Hasta el año 1873 la ciudad de Budapest tal y como hoy la conocemos no existía. Se trataba de dos ciudades, Buda y Pest, divididas por el curso del Danubio. Fue gracias a la construcción del Puente de las Cadenas cuando ambas ciudades pasaron a fundirse en una sola, la capital actual de Hungría.

Se trata de un puente colgante que tiene cadenas en lugar de cables, de ahí su nombre.  Una bellísima obra de ingeniería de estilo inglés y uno de los grandes emblemas de la ciudad. Todo gracias al conde húngaro István Széchenyi, que pasó de su bolsillo el proyecto.

Destruido por los nazis durante la II Guerra Mundial, el puente fue reconstruido y reinaugurado en 1949, respetando su aspecto original, incluidas las soberbias esculturas de los leones que custodian las entradas. Estos leones fueron esculpidos por Marschalkó János y son objeto de muchas leyendas populares.
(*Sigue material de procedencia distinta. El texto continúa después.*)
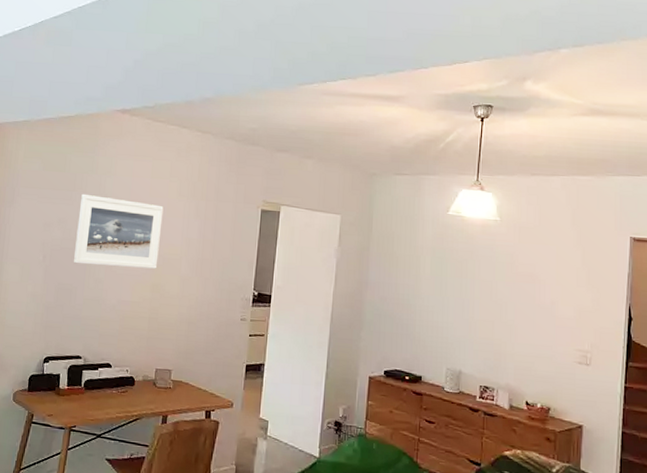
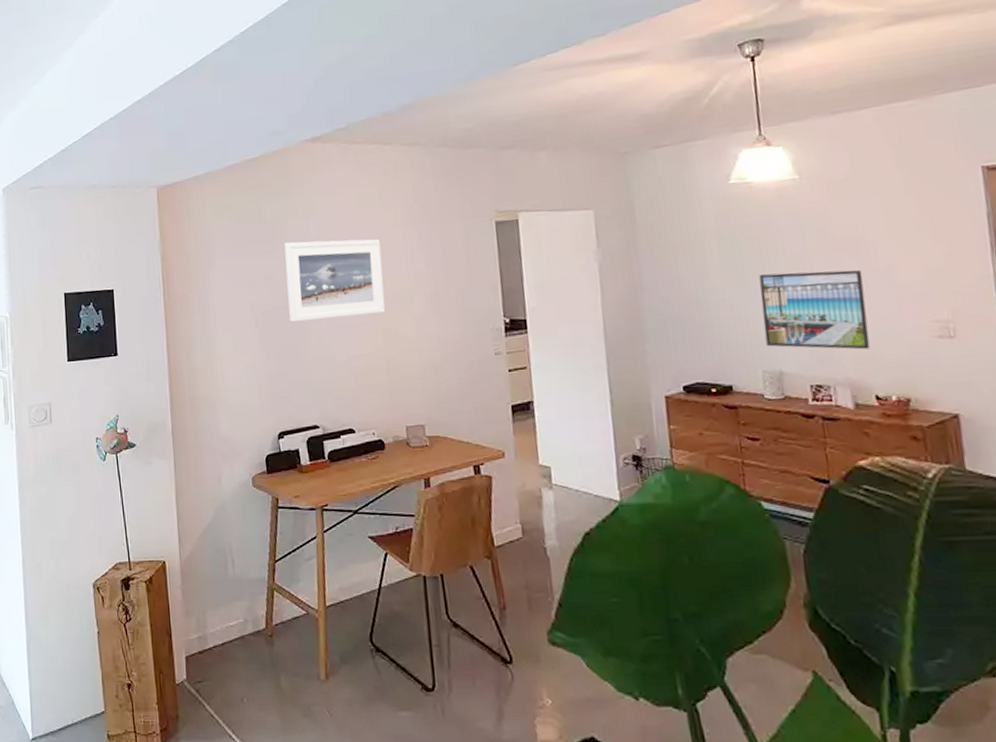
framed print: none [453,291,533,364] -> present [759,270,870,350]

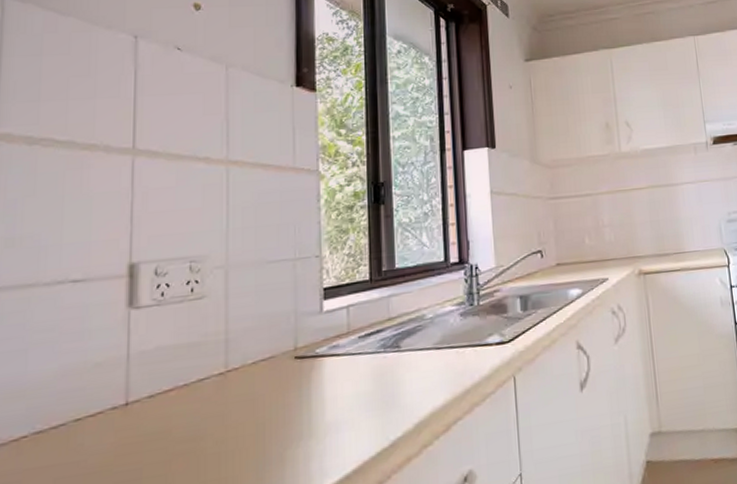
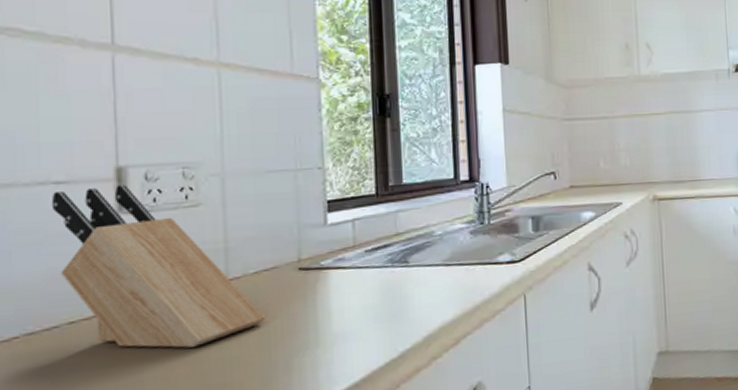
knife block: none [67,281,262,444] -> present [51,185,266,348]

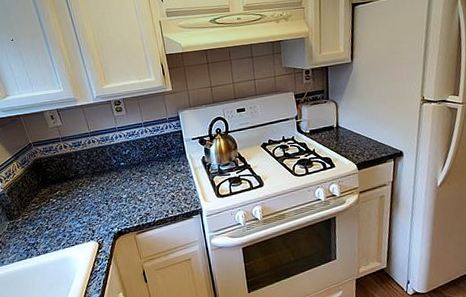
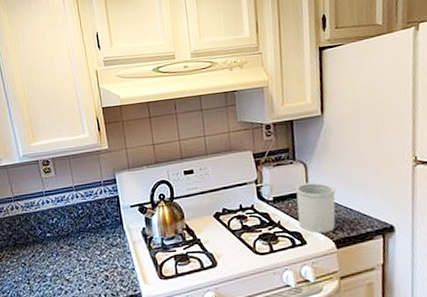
utensil holder: none [328,117,360,159] -> present [295,181,336,233]

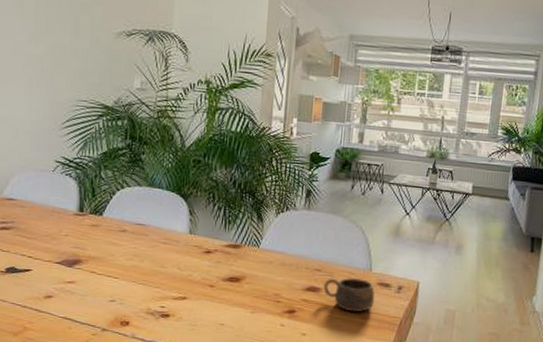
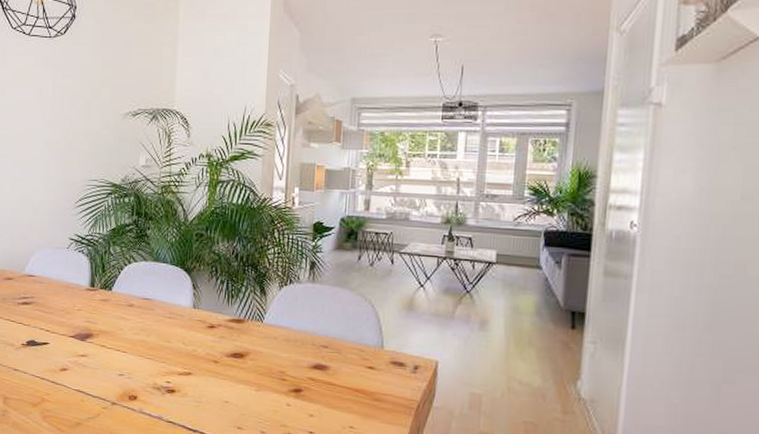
cup: present [323,278,375,312] -> none [331,355,388,393]

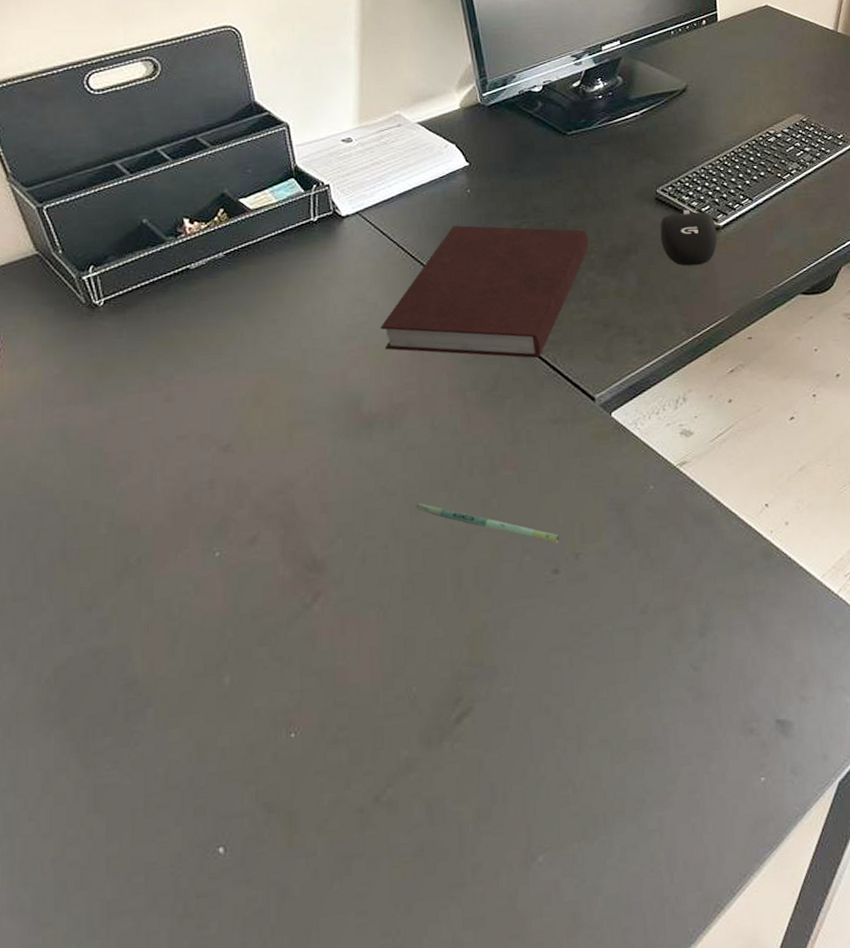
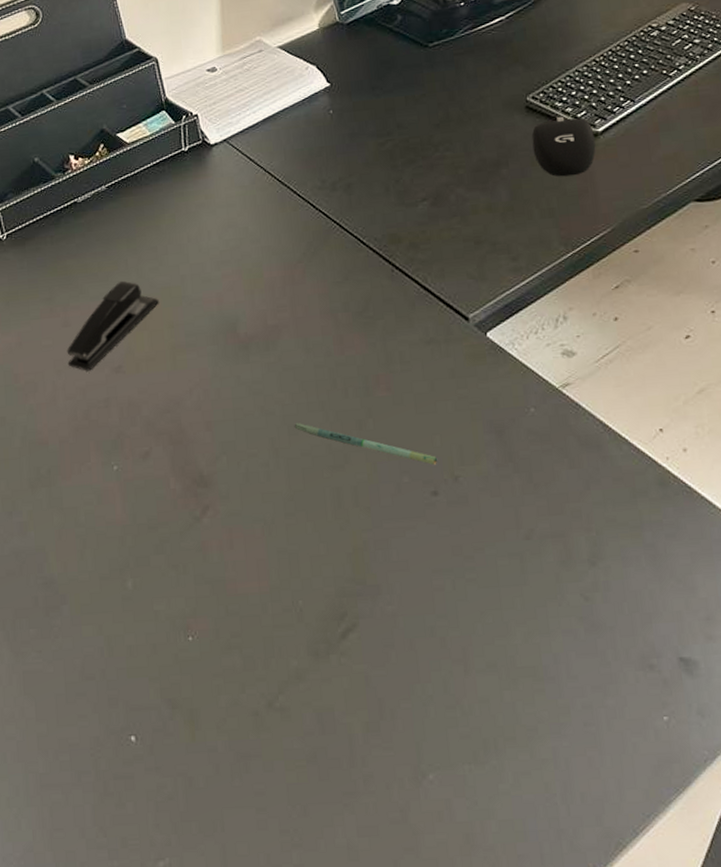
stapler: none [168,353,277,450] -> present [66,280,159,371]
notebook: present [380,225,588,359] -> none [252,144,456,279]

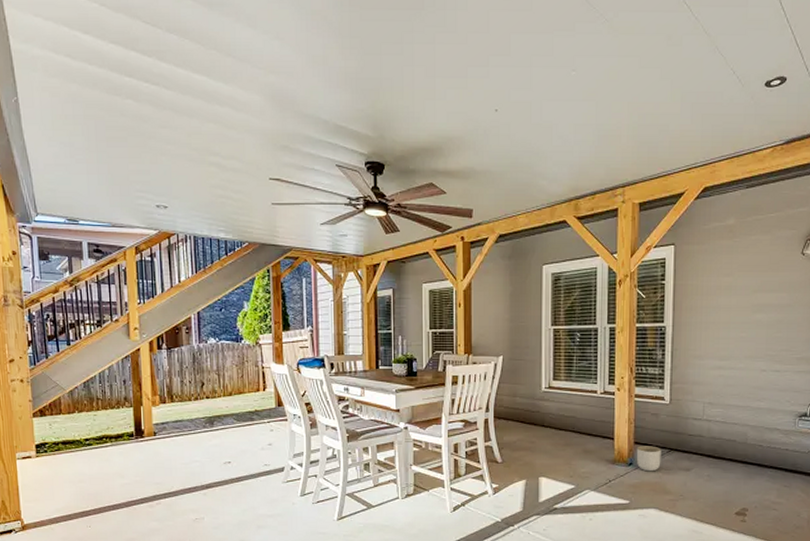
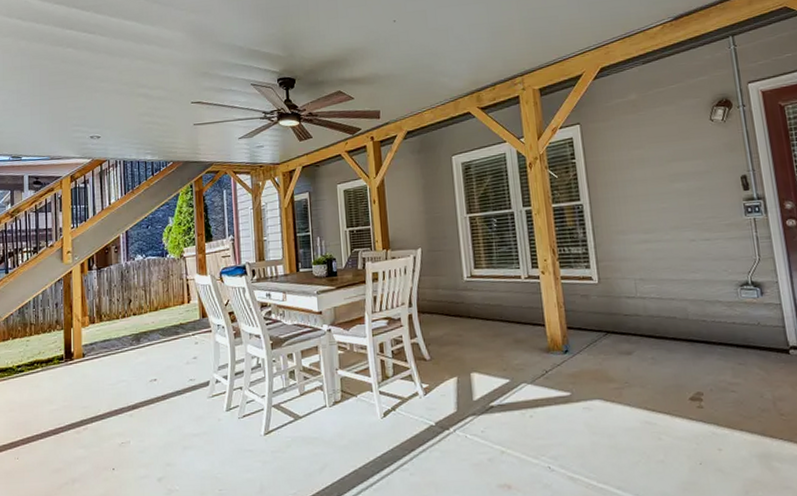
planter: present [636,446,661,472] -> none [570,330,599,359]

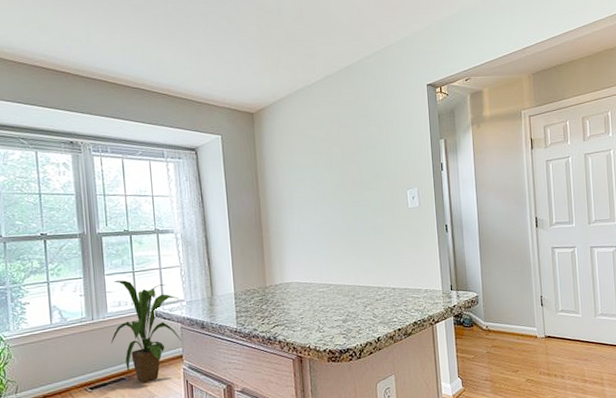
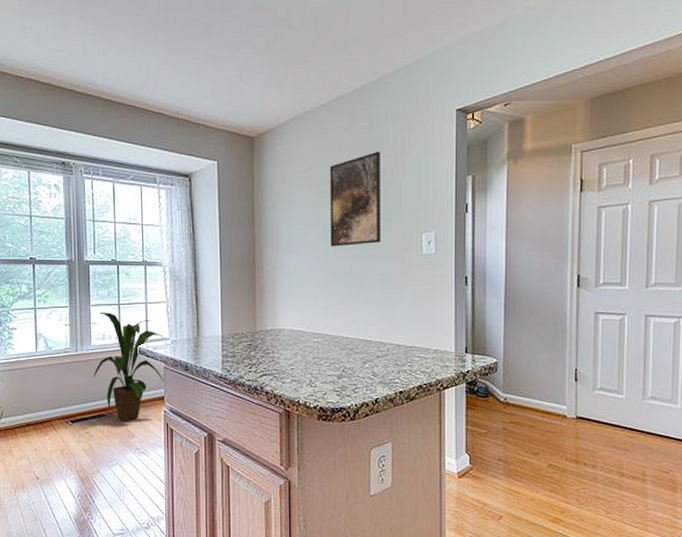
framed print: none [323,121,372,206] -> present [330,151,380,247]

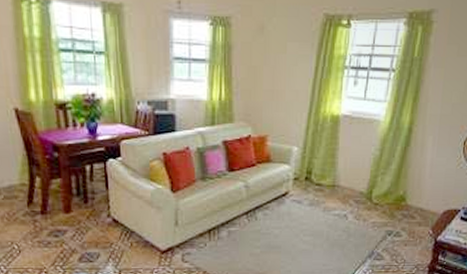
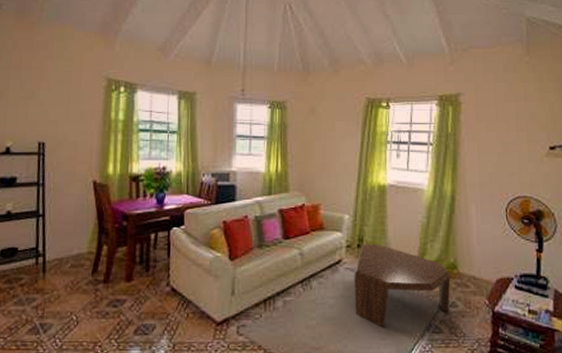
coffee table: none [300,176,398,256] -> present [354,243,451,328]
La leyenda que más se suele contar es la de que el escultor presumía de que sus leones eran tan perfecto que si alguien les encontraba algún defecto él se quitaría la vida. Fue un niño el que notó que ninguno de los leones tiene lengua. El artista, aterrorizado por la amenaza de tener que cumplir su palabra,  argumento que los felinos no son como los perros, que al jadear no muestran sus lenguas. Es decir: las lenguas estaban, pero escondidas tras los colmillos.

Otra leyenda, tan improbable como la anterior, cuenta que al descubrir el error la gente empezó abrurlarse del escultor el cual, avergonzado, se arrojó al río. Falta por demostrar la veracidad de otra leyenda que afirma que si la ciudad corre algún peligro, los leones cobrarán vida y acudirán a defenderla. por desgracia, no se movieron de allí ni durante la invasión nazi ni con motivo de la ocupación soviética de la ciudad.